(Plain-text document sources)
= = = =

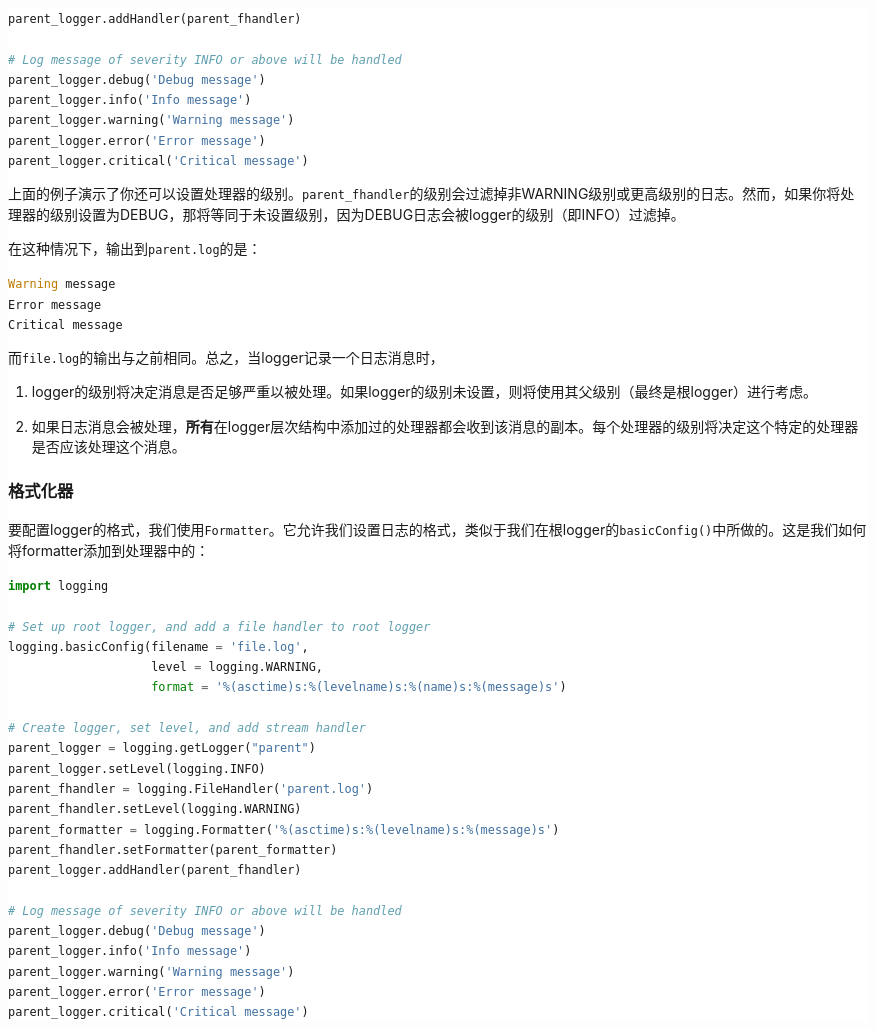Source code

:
 ```py
parent_logger.addHandler(parent_fhandler)

# Log message of severity INFO or above will be handled
parent_logger.debug('Debug message')
parent_logger.info('Info message')
parent_logger.warning('Warning message')
parent_logger.error('Error message')
parent_logger.critical('Critical message')
```

上面的例子演示了你还可以设置处理器的级别。`parent_fhandler`的级别会过滤掉非WARNING级别或更高级别的日志。然而，如果你将处理器的级别设置为DEBUG，那将等同于未设置级别，因为DEBUG日志会被logger的级别（即INFO）过滤掉。

在这种情况下，输出到`parent.log`的是：

```py
Warning message
Error message
Critical message
```

而`file.log`的输出与之前相同。总之，当logger记录一个日志消息时，

1.  logger的级别将决定消息是否足够严重以被处理。如果logger的级别未设置，则将使用其父级别（最终是根logger）进行考虑。

1.  如果日志消息会被处理，**所有**在logger层次结构中添加过的处理器都会收到该消息的副本。每个处理器的级别将决定这个特定的处理器是否应该处理这个消息。

### **格式化器**

要配置logger的格式，我们使用`Formatter`。它允许我们设置日志的格式，类似于我们在根logger的`basicConfig()`中所做的。这是我们如何将formatter添加到处理器中的：

```py
import logging

# Set up root logger, and add a file handler to root logger
logging.basicConfig(filename = 'file.log',
                    level = logging.WARNING,
                    format = '%(asctime)s:%(levelname)s:%(name)s:%(message)s')

# Create logger, set level, and add stream handler
parent_logger = logging.getLogger("parent")
parent_logger.setLevel(logging.INFO)
parent_fhandler = logging.FileHandler('parent.log')
parent_fhandler.setLevel(logging.WARNING)
parent_formatter = logging.Formatter('%(asctime)s:%(levelname)s:%(message)s')
parent_fhandler.setFormatter(parent_formatter)
parent_logger.addHandler(parent_fhandler)

# Log message of severity INFO or above will be handled
parent_logger.debug('Debug message')
parent_logger.info('Info message')
parent_logger.warning('Warning message')
parent_logger.error('Error message')
parent_logger.critical('Critical message')
```
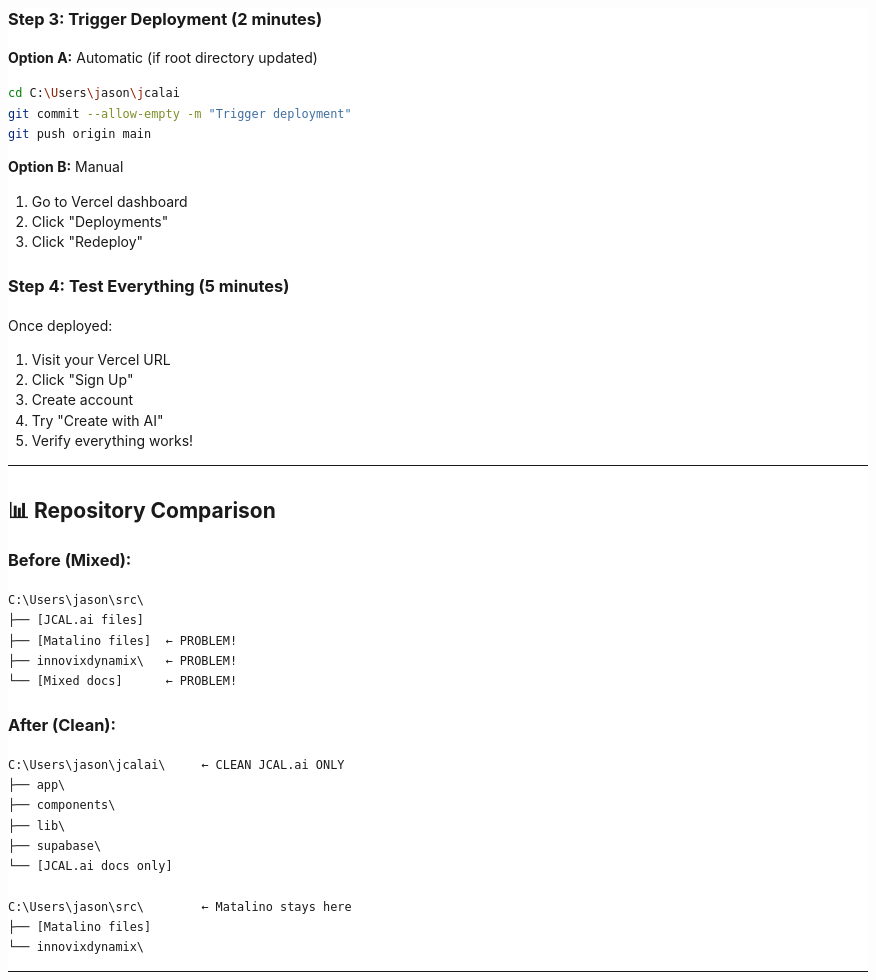 ### **Step 3: Trigger Deployment (2 minutes)**

**Option A:** Automatic (if root directory updated)
```bash
cd C:\Users\jason\jcalai
git commit --allow-empty -m "Trigger deployment"
git push origin main
```

**Option B:** Manual
1. Go to Vercel dashboard
2. Click "Deployments"
3. Click "Redeploy"

### **Step 4: Test Everything (5 minutes)**

Once deployed:
1. Visit your Vercel URL
2. Click "Sign Up"
3. Create account
4. Try "Create with AI"
5. Verify everything works!

---

## 📊 **Repository Comparison**

### **Before (Mixed):**
```
C:\Users\jason\src\
├── [JCAL.ai files]
├── [Matalino files]  ← PROBLEM!
├── innovixdynamix\   ← PROBLEM!
└── [Mixed docs]      ← PROBLEM!
```

### **After (Clean):**
```
C:\Users\jason\jcalai\     ← CLEAN JCAL.ai ONLY
├── app\
├── components\
├── lib\
├── supabase\
└── [JCAL.ai docs only]

C:\Users\jason\src\        ← Matalino stays here
├── [Matalino files]
└── innovixdynamix\
```

---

= = = =

**Exercise brief**
When you reproduce the entries above, keep every word exactly and leave out each picture.

**Solution to the problem**
Source code

:
 ```py
parent_logger.addHandler(parent_fhandler)

# Log message of severity INFO or above will be handled
parent_logger.debug('Debug message')
parent_logger.info('Info message')
parent_logger.warning('Warning message')
parent_logger.error('Error message')
parent_logger.critical('Critical message')
```

上面的例子演示了你还可以设置处理器的级别。`parent_fhandler`的级别会过滤掉非WARNING级别或更高级别的日志。然而，如果你将处理器的级别设置为DEBUG，那将等同于未设置级别，因为DEBUG日志会被logger的级别（即INFO）过滤掉。

在这种情况下，输出到`parent.log`的是：

```py
Warning message
Error message
Critical message
```

而`file.log`的输出与之前相同。总之，当logger记录一个日志消息时，

1.  logger的级别将决定消息是否足够严重以被处理。如果logger的级别未设置，则将使用其父级别（最终是根logger）进行考虑。

1.  如果日志消息会被处理，**所有**在logger层次结构中添加过的处理器都会收到该消息的副本。每个处理器的级别将决定这个特定的处理器是否应该处理这个消息。

### **格式化器**

要配置logger的格式，我们使用`Formatter`。它允许我们设置日志的格式，类似于我们在根logger的`basicConfig()`中所做的。这是我们如何将formatter添加到处理器中的：

```py
import logging

# Set up root logger, and add a file handler to root logger
logging.basicConfig(filename = 'file.log',
                    level = logging.WARNING,
                    format = '%(asctime)s:%(levelname)s:%(name)s:%(message)s')

# Create logger, set level, and add stream handler
parent_logger = logging.getLogger("parent")
parent_logger.setLevel(logging.INFO)
parent_fhandler = logging.FileHandler('parent.log')
parent_fhandler.setLevel(logging.WARNING)
parent_formatter = logging.Formatter('%(asctime)s:%(levelname)s:%(message)s')
parent_fhandler.setFormatter(parent_formatter)
parent_logger.addHandler(parent_fhandler)

# Log message of severity INFO or above will be handled
parent_logger.debug('Debug message')
parent_logger.info('Info message')
parent_logger.warning('Warning message')
parent_logger.error('Error message')
parent_logger.critical('Critical message')
```
 ### **Step 3: Trigger Deployment (2 minutes)**

**Option A:** Automatic (if root directory updated)
```bash
cd C:\Users\jason\jcalai
git commit --allow-empty -m "Trigger deployment"
git push origin main
```

**Option B:** Manual
1. Go to Vercel dashboard
2. Click "Deployments"
3. Click "Redeploy"

### **Step 4: Test Everything (5 minutes)**

Once deployed:
1. Visit your Vercel URL
2. Click "Sign Up"
3. Create account
4. Try "Create with AI"
5. Verify everything works!

---

## 📊 **Repository Comparison**

### **Before (Mixed):**
```
C:\Users\jason\src\
├── [JCAL.ai files]
├── [Matalino files]  ← PROBLEM!
├── innovixdynamix\   ← PROBLEM!
└── [Mixed docs]      ← PROBLEM!
```

### **After (Clean):**
```
C:\Users\jason\jcalai\     ← CLEAN JCAL.ai ONLY
├── app\
├── components\
├── lib\
├── supabase\
└── [JCAL.ai docs only]

C:\Users\jason\src\        ← Matalino stays here
├── [Matalino files]
└── innovixdynamix\
```

---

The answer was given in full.